Ah, found it, all hail google, eh.
Making the Corps by Thomas E. Ricks
If you can get a copy of it you will get a pretty good insight on how the Corps trains its members. Mr. Ricks alternates between following the boots and what life was like where they came from and what life will be like after boot camp.
All in all a pretty good read.
Regards
alfa6 ;>}
Great, thanks! I found a few used copies on the Am**zon Marketplace for $2.
Here's a comment on it...
Jennings was a 22-year-old delivery boy in London when, in 1984, he joined the legendary Legion. In an hypnotically bland narrative style, he recalls the training, the vicious routine beatings, the boozing and whoring during off-duty hours--and the scathing xenophobic views freely expressed by the various nationalities he soldiered with. Posted to the African Republic of Djibouti, Jennings was mercilessly bullied by his immediate superior, a Spanish corporal, and went over the hill.
Captured by bounty hunters while wandering across the desert, he found life in jail preferable to active duty in the 2nd Parachute Regiment.
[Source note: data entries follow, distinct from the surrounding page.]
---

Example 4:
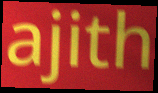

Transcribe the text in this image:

ajith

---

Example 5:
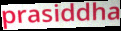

Given a second chance, he accompanied the regiment to France on field maneuvers and took advantage of another opportunity to desert. Successful this time, he was subsequently arrested on forgery charges and served a nine-month sentence. There's nothing self-serving about this memoir: again and again its author casually reveals himself to have been a liar, thief and sexual vulture. The absence of value judgment in his book plus a natural writing talent render it hard to put down. Jennings now works in publishing in London.